EX-5.1 4 e400227_ex5-1.htm OPINION OF BAKER & MCKENZIE Untitled Document

Exhibit 5.1

March 5, 2004

Board of Directors
RadiSys Corporation
5445 NE Dawson Creek Drive
Hillsboro, Oregon 97124

Gentlemen:

     We are acting as counsel to RadiSys Corporation, an Oregon corporation (the “Company”), in connection with its registration statement on Form S-3 (such registration statement, as it may be amended from time to time, is herein referred to as the “Registration Statement”) relating to the registration under the Securities Act of 1933, as amended, of $100,000,000 aggregate principal amount of 1 3/8% Convertible Senior Notes due November 15, 2023 (the “Notes”) and 4,242,465 shares of common stock, no par value per share, of the Company issuable upon conversion of the Notes (the “Conversion Shares”) which may be offered and sold by the selling security holders named in the Registration Statement. This opinion letter is furnished to you at your request to enable you to fulfill the requirements of Item 601(b)(5) of Regulation S-K, 17 C.F.R. § 229.601(b)(5), in connection with the Registration Statement.

     In reaching the opinions set forth below, this firm has examined such corporate records, documents and instruments of the Company, including the Indenture, dated as of November 19, 2003 (the “Indenture”), between the Company and JPMorgan Chase Bank, as trustee, and such certificates of public officials, have received such representations from officers of the Company and have reviewed such questions of law as in our judgment are necessary, relevant or appropriate to enable us to render the opinions expressed below.

     We have not, except as specifically identified above, made any independent review or investigation of factual or other matters, including the organization, existence, good standing, assets, business or affairs of the Company. In our examination of the aforesaid documents, we have assumed the genuineness of all signatures, the legal capacity of natural persons, the authenticity, accuracy and completeness of all documents submitted to us and the conformity with the original documents of all documents submitted to us as certified, telecopies, facsimiles, photostatic or reproduced copies. This opinion letter is given, and all statements herein are made, in the context of the foregoing.

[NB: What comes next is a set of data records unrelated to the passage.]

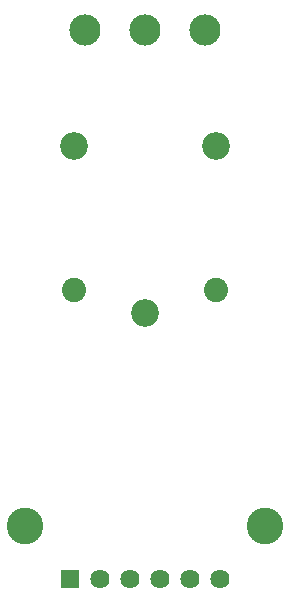
<source format=gbr>
G04 EAGLE Gerber RS-274X export*
G75*
%MOMM*%
%FSLAX34Y34*%
%LPD*%
%AMOC8*
5,1,8,0,0,1.08239X$1,22.5*%
G01*
%ADD10C,3.101600*%
%ADD11C,2.641600*%
%ADD12R,1.625600X1.625600*%
%ADD13C,1.625600*%
%ADD14C,2.351600*%
%ADD15C,2.051600*%


D10*
X35000Y60000D03*
X238200Y60000D03*
D11*
X85800Y480000D03*
X136600Y480000D03*
X187400Y480000D03*
D12*
X73100Y15000D03*
D13*
X98500Y15000D03*
X123900Y15000D03*
X149300Y15000D03*
X174700Y15000D03*
X200100Y15000D03*
D14*
X136600Y240000D03*
X76600Y382000D03*
X196600Y382000D03*
D15*
X76600Y260000D03*
X196600Y260000D03*
M02*

</source>
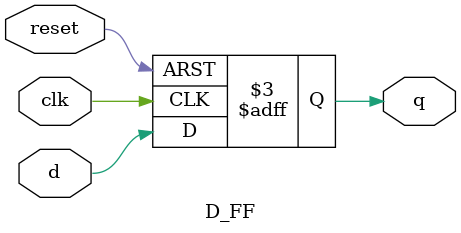
<source format=v>
module counter(out, clk, reset);
    output [3:0]out;
    input clk, reset;

    wire new_clk;
    clockDivisor cd(new_clk, clk, reset);
    T_FF t0(out[0], 1'b1, new_clk, reset);
    T_FF t1(out[1], 1'b1, out[0], reset);
    T_FF t2(out[2], 1'b1, out[1], reset);
    T_FF t3(out[3], 1'b1, out[2], reset);
endmodule

module clockDivisor(clk_out, clk_in, reset);
    output clk_out;
    input clk_in, reset;
    wire [18:0]counters;

    T_FF t0(counters[0], 1'b1, clk_in, reset);
    T_FF t1(counters[1], 1'b1, counters[0], reset);
    T_FF t2(counters[2], 1'b1, counters[1], reset);
    T_FF t3(counters[3], 1'b1, counters[2], reset);
    T_FF t4(counters[4], 1'b1, counters[3], reset);
    T_FF t5(counters[5], 1'b1, counters[4], reset);
    T_FF t6(counters[6], 1'b1, counters[5], reset);
    T_FF t7(counters[7], 1'b1, counters[6], reset);
    T_FF t8(counters[8], 1'b1, counters[7], reset);
    T_FF t9(counters[9], 1'b1, counters[8], reset);
    T_FF t10(counters[10], 1'b1, counters[9], reset);
    T_FF t11(counters[11], 1'b1, counters[10], reset);
    T_FF t12(counters[12], 1'b1, counters[11], reset);
    T_FF t13(counters[13], 1'b1, counters[12], reset);
    T_FF t14(counters[14], 1'b1, counters[13], reset);
    T_FF t15(counters[15], 1'b1, counters[14], reset);
    T_FF t16(counters[16], 1'b1, counters[15], reset);
    T_FF t17(counters[17], 1'b1, counters[16], reset);
    T_FF t18(counters[18], 1'b1, counters[17], reset);
    T_FF t19(clk_out, 1'b1, counters[18], reset);
endmodule

module T_FF(q, t, clk, reset);
    output q;
    input t, clk, reset;
    wire d;

    xor (d, q, t);
    D_FF dff(q, d, clk, reset);
endmodule

module D_FF(q, d, clk, reset);
    output q;
    input d, clk, reset;
    reg q;
    always @(posedge reset or negedge clk)
        if (reset == 1'b1)
            q <= 1'b0;
        else
            q <= d;    
endmodule
</source>
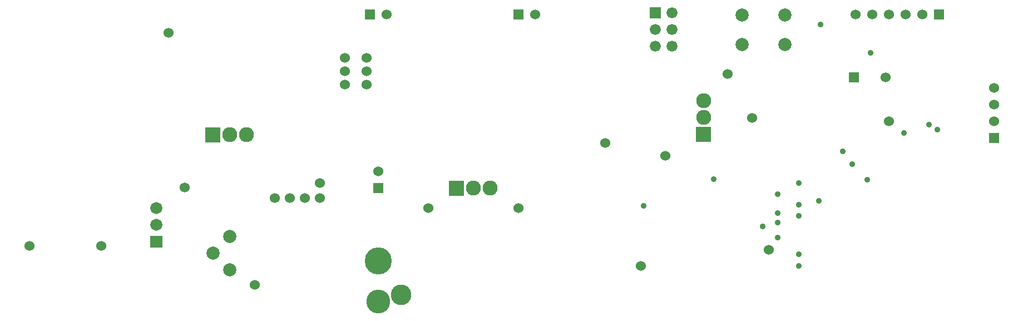
<source format=gbr>
G04 start of page 4 for group 7 layer_idx 2 *
G04 Title: (unknown), Intern *
G04 Creator: pcb-rnd 1.2.7 *
G04 CreationDate: 2018-01-15 00:32:24 UTC *
G04 For: newell *
G04 Format: Gerber/RS-274X *
G04 PCB-Dimensions: 625000 200000 *
G04 PCB-Coordinate-Origin: lower left *
%MOIN*%
%FSLAX25Y25*%
%LNGROUP7*%
%ADD90C,0.0420*%
%ADD89C,0.0460*%
%ADD88C,0.0394*%
%ADD87C,0.0320*%
%ADD86C,0.0280*%
%ADD85C,0.0984*%
%ADD84C,0.1181*%
%ADD83C,0.1378*%
%ADD82C,0.0300*%
%ADD81C,0.0200*%
%ADD80C,0.0350*%
%ADD79C,0.0360*%
%ADD78C,0.0720*%
%ADD77C,0.0660*%
%ADD76C,0.0787*%
%ADD75C,0.1230*%
%ADD74C,0.1427*%
%ADD73C,0.1624*%
%ADD72C,0.0600*%
%ADD71C,0.0900*%
%ADD70C,0.0001*%
G54D70*G36*
X285500Y86500D02*Y77500D01*
X294500D01*
Y86500D01*
X285500D01*
G37*
G54D71*X300000Y82000D03*
X310000D03*
X164000Y114000D03*
G54D70*G36*
X240000Y85000D02*Y79000D01*
X246000D01*
Y85000D01*
X240000D01*
G37*
G54D72*X243000Y92000D03*
G54D73*Y38567D03*
G54D74*Y14157D03*
G54D75*X256780Y18094D03*
G54D70*G36*
X576000Y189000D02*Y183000D01*
X582000D01*
Y189000D01*
X576000D01*
G37*
G54D72*X569000Y186000D03*
X559000D03*
X549000D03*
X539000D03*
X547200Y148500D03*
G54D70*G36*
X609000Y115000D02*Y109000D01*
X615000D01*
Y115000D01*
X609000D01*
G37*
G54D72*X612000Y122000D03*
Y132000D03*
Y142000D03*
X529000Y186000D03*
G54D76*X461205Y185858D03*
X486795D03*
G54D70*G36*
X405700Y190300D02*Y183700D01*
X412300D01*
Y190300D01*
X405700D01*
G37*
G54D77*X409000Y177000D03*
Y167000D03*
X419000Y187000D03*
Y177000D03*
Y167000D03*
G54D70*G36*
X433500Y118800D02*Y109800D01*
X442500D01*
Y118800D01*
X433500D01*
G37*
G54D71*X438000Y124300D03*
Y134300D03*
G54D76*X461205Y168142D03*
X486795D03*
G54D70*G36*
X324000Y189000D02*Y183000D01*
X330000D01*
Y189000D01*
X324000D01*
G37*
G54D72*X337000Y186000D03*
G54D70*G36*
X235000Y189000D02*Y183000D01*
X241000D01*
Y189000D01*
X235000D01*
G37*
G54D72*X248000Y186000D03*
G54D70*G36*
X525000Y151500D02*Y145500D01*
X531000D01*
Y151500D01*
X525000D01*
G37*
G36*
X106400Y53600D02*Y46400D01*
X113600D01*
Y53600D01*
X106400D01*
G37*
G54D78*X110000Y60000D03*
Y70000D03*
G54D70*G36*
X139500Y118500D02*Y109500D01*
X148500D01*
Y118500D01*
X139500D01*
G37*
G54D71*X154000Y114000D03*
G54D76*X154138Y53000D03*
Y33000D03*
X144138Y43000D03*
G54D72*X117500Y175000D03*
X223000Y144000D03*
X236000D03*
Y152000D03*
Y160000D03*
X223000Y152000D03*
Y160000D03*
G54D79*X538000Y163000D03*
X508000Y180000D03*
G54D72*X452500Y150500D03*
G54D79*X573000Y120000D03*
G54D72*X549000Y122000D03*
X467000Y124000D03*
G54D79*X578000Y117000D03*
X558000Y115000D03*
G54D72*X379000Y109000D03*
X190000Y76000D03*
X199000D03*
X208000D03*
Y85000D03*
X181000Y76000D03*
X169000Y24000D03*
X77000Y47500D03*
X34000D03*
X273000Y70000D03*
X127000Y82500D03*
X327000Y70000D03*
G54D79*X402000Y71500D03*
G54D72*X400500Y35500D03*
X415000Y101500D03*
G54D79*X495000Y42500D03*
X482500Y52500D03*
G54D72*X477000Y45000D03*
G54D79*X495000Y35500D03*
Y65500D03*
Y72000D03*
X482500Y78500D03*
Y67000D03*
Y61500D03*
X507000Y74500D03*
X473500Y59000D03*
X444000Y87500D03*
X536000Y87000D03*
X495000Y85000D03*
X521500Y104000D03*
X527000Y96500D03*
G54D80*G54D81*G54D80*G54D81*G54D80*G54D81*G54D80*G54D81*G54D80*G54D81*G54D80*G54D81*G54D72*G54D82*G54D83*G54D84*G54D85*G54D86*G54D84*G54D86*G54D87*G54D84*G54D86*G54D88*G54D89*G54D72*G54D88*G54D86*G54D87*G54D90*G54D84*G54D72*G54D88*M02*

</source>
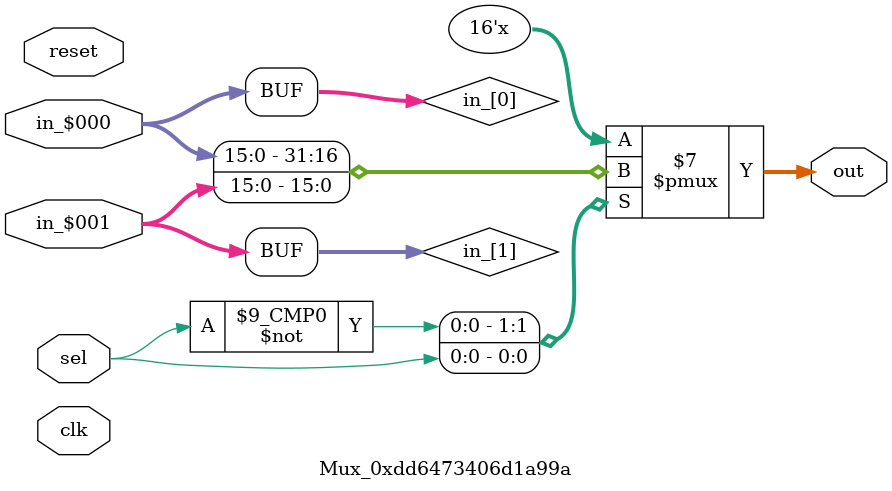
<source format=v>

module Mux_0xdd6473406d1a99a
(
  input  wire [   0:0] clk,
  input  wire [  15:0] in_$000,
  input  wire [  15:0] in_$001,
  output reg  [  15:0] out,
  input  wire [   0:0] reset,
  input  wire [   0:0] sel
);

  // localparam declarations
  localparam nports = 2;


  // array declarations
  wire   [  15:0] in_[0:1];
  assign in_[  0] = in_$000;
  assign in_[  1] = in_$001;

  // PYMTL SOURCE:
  //
  // @s.combinational
  // def comb_logic():
  //       assert s.sel < nports
  //       s.out.v = s.in_[ s.sel ]

  // logic for comb_logic()
  always @ (*) begin
    out = in_[sel];
  end


endmodule
</source>
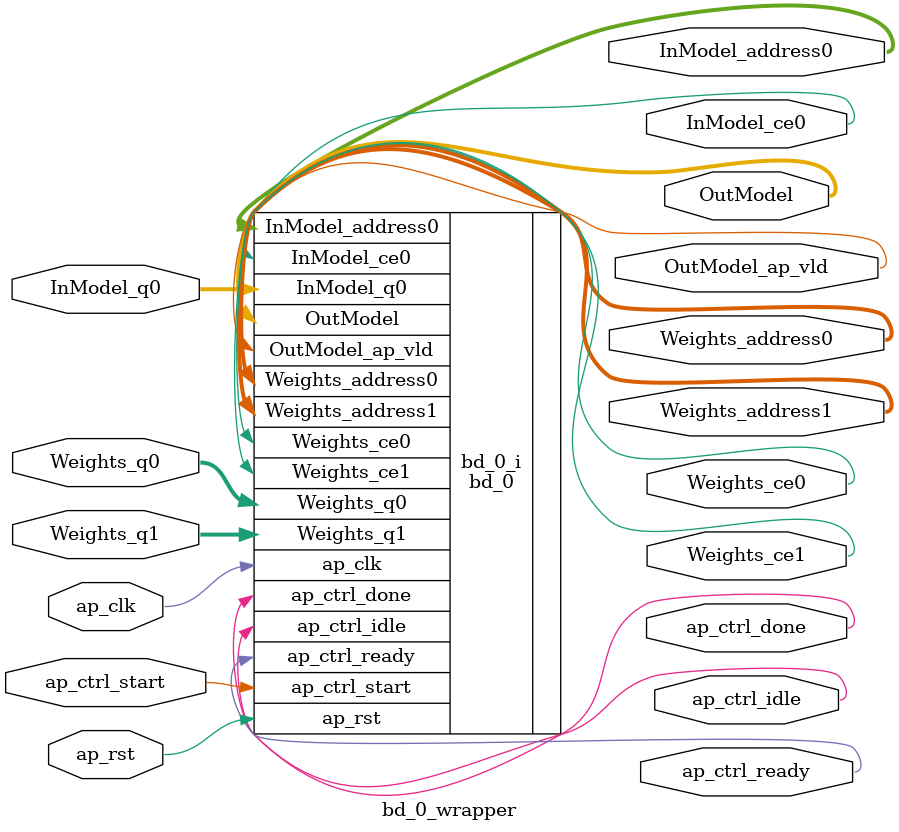
<source format=v>
`timescale 1 ps / 1 ps

module bd_0_wrapper
   (InModel_address0,
    InModel_ce0,
    InModel_q0,
    OutModel,
    OutModel_ap_vld,
    Weights_address0,
    Weights_address1,
    Weights_ce0,
    Weights_ce1,
    Weights_q0,
    Weights_q1,
    ap_clk,
    ap_ctrl_done,
    ap_ctrl_idle,
    ap_ctrl_ready,
    ap_ctrl_start,
    ap_rst);
  output [8:0]InModel_address0;
  output InModel_ce0;
  input [15:0]InModel_q0;
  output [15:0]OutModel;
  output OutModel_ap_vld;
  output [13:0]Weights_address0;
  output [13:0]Weights_address1;
  output Weights_ce0;
  output Weights_ce1;
  input [15:0]Weights_q0;
  input [15:0]Weights_q1;
  input ap_clk;
  output ap_ctrl_done;
  output ap_ctrl_idle;
  output ap_ctrl_ready;
  input ap_ctrl_start;
  input ap_rst;

  wire [8:0]InModel_address0;
  wire InModel_ce0;
  wire [15:0]InModel_q0;
  wire [15:0]OutModel;
  wire OutModel_ap_vld;
  wire [13:0]Weights_address0;
  wire [13:0]Weights_address1;
  wire Weights_ce0;
  wire Weights_ce1;
  wire [15:0]Weights_q0;
  wire [15:0]Weights_q1;
  wire ap_clk;
  wire ap_ctrl_done;
  wire ap_ctrl_idle;
  wire ap_ctrl_ready;
  wire ap_ctrl_start;
  wire ap_rst;

  bd_0 bd_0_i
       (.InModel_address0(InModel_address0),
        .InModel_ce0(InModel_ce0),
        .InModel_q0(InModel_q0),
        .OutModel(OutModel),
        .OutModel_ap_vld(OutModel_ap_vld),
        .Weights_address0(Weights_address0),
        .Weights_address1(Weights_address1),
        .Weights_ce0(Weights_ce0),
        .Weights_ce1(Weights_ce1),
        .Weights_q0(Weights_q0),
        .Weights_q1(Weights_q1),
        .ap_clk(ap_clk),
        .ap_ctrl_done(ap_ctrl_done),
        .ap_ctrl_idle(ap_ctrl_idle),
        .ap_ctrl_ready(ap_ctrl_ready),
        .ap_ctrl_start(ap_ctrl_start),
        .ap_rst(ap_rst));
endmodule

</source>
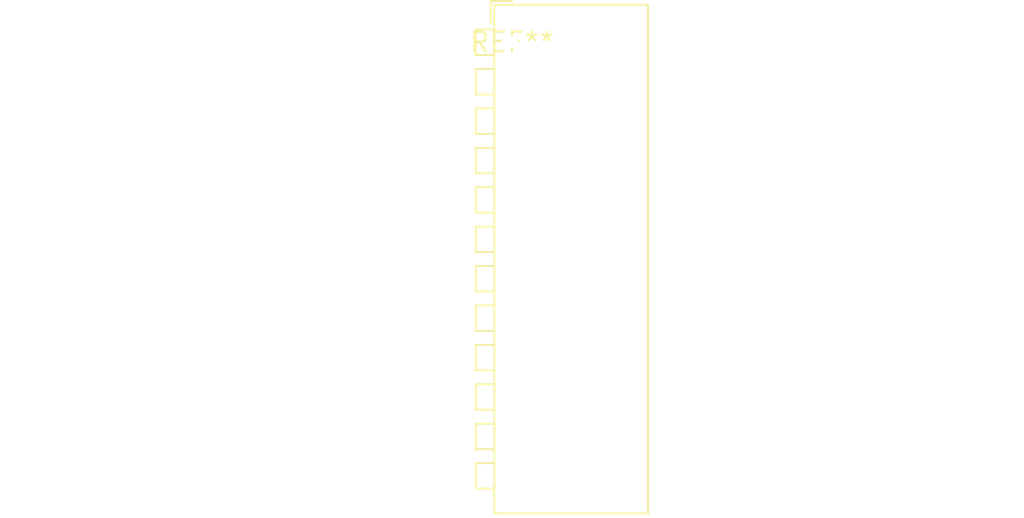
<source format=kicad_pcb>
(kicad_pcb (version 20240108) (generator pcbnew)

  (general
    (thickness 1.6)
  )

  (paper "A4")
  (layers
    (0 "F.Cu" signal)
    (31 "B.Cu" signal)
    (32 "B.Adhes" user "B.Adhesive")
    (33 "F.Adhes" user "F.Adhesive")
    (34 "B.Paste" user)
    (35 "F.Paste" user)
    (36 "B.SilkS" user "B.Silkscreen")
    (37 "F.SilkS" user "F.Silkscreen")
    (38 "B.Mask" user)
    (39 "F.Mask" user)
    (40 "Dwgs.User" user "User.Drawings")
    (41 "Cmts.User" user "User.Comments")
    (42 "Eco1.User" user "User.Eco1")
    (43 "Eco2.User" user "User.Eco2")
    (44 "Edge.Cuts" user)
    (45 "Margin" user)
    (46 "B.CrtYd" user "B.Courtyard")
    (47 "F.CrtYd" user "F.Courtyard")
    (48 "B.Fab" user)
    (49 "F.Fab" user)
    (50 "User.1" user)
    (51 "User.2" user)
    (52 "User.3" user)
    (53 "User.4" user)
    (54 "User.5" user)
    (55 "User.6" user)
    (56 "User.7" user)
    (57 "User.8" user)
    (58 "User.9" user)
  )

  (setup
    (pad_to_mask_clearance 0)
    (pcbplotparams
      (layerselection 0x00010fc_ffffffff)
      (plot_on_all_layers_selection 0x0000000_00000000)
      (disableapertmacros false)
      (usegerberextensions false)
      (usegerberattributes false)
      (usegerberadvancedattributes false)
      (creategerberjobfile false)
      (dashed_line_dash_ratio 12.000000)
      (dashed_line_gap_ratio 3.000000)
      (svgprecision 4)
      (plotframeref false)
      (viasonmask false)
      (mode 1)
      (useauxorigin false)
      (hpglpennumber 1)
      (hpglpenspeed 20)
      (hpglpendiameter 15.000000)
      (dxfpolygonmode false)
      (dxfimperialunits false)
      (dxfusepcbnewfont false)
      (psnegative false)
      (psa4output false)
      (plotreference false)
      (plotvalue false)
      (plotinvisibletext false)
      (sketchpadsonfab false)
      (subtractmaskfromsilk false)
      (outputformat 1)
      (mirror false)
      (drillshape 1)
      (scaleselection 1)
      (outputdirectory "")
    )
  )

  (net 0 "")

  (footprint "SW_DIP_SPSTx12_Piano_CTS_Series194-12MSTN_W7.62mm_P2.54mm" (layer "F.Cu") (at 0 0))

)

</source>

     Based upon such examination and review and upon representations made to us by officers of the Company, we are of the opinion that (1) the Notes have been duly authorized by the Company and are binding obligations of the Company, and (2) the Conversion Shares have been duly authorized by the Company and, when issued by the Company upon conversion of the Notes in accordance with the provisions of the Notes and the Indenture, will be validly issued, fully paid and non-assessable.

     We assume no obligation to advise you of any changes in the foregoing subsequent to the delivery of this opinion letter. This opinion letter has been prepared solely for your use in connection with the filing of the Registration Statement on the date of this opinion letter and should not be quoted in whole or in part or otherwise be referred to, nor filed with or furnished to any governmental agency or other person or entity, without the prior written consent of this firm.


 

     We hereby consent to the filing of this opinion letter as Exhibit 5.1 to the Registration Statement and to the reference to this firm under the caption “Legal Matters” in the prospectus constituting a part of the Registration Statement. In giving this consent, we do not thereby admit that we are an “expert” within the meaning of the Securities Act of 1993, as amended.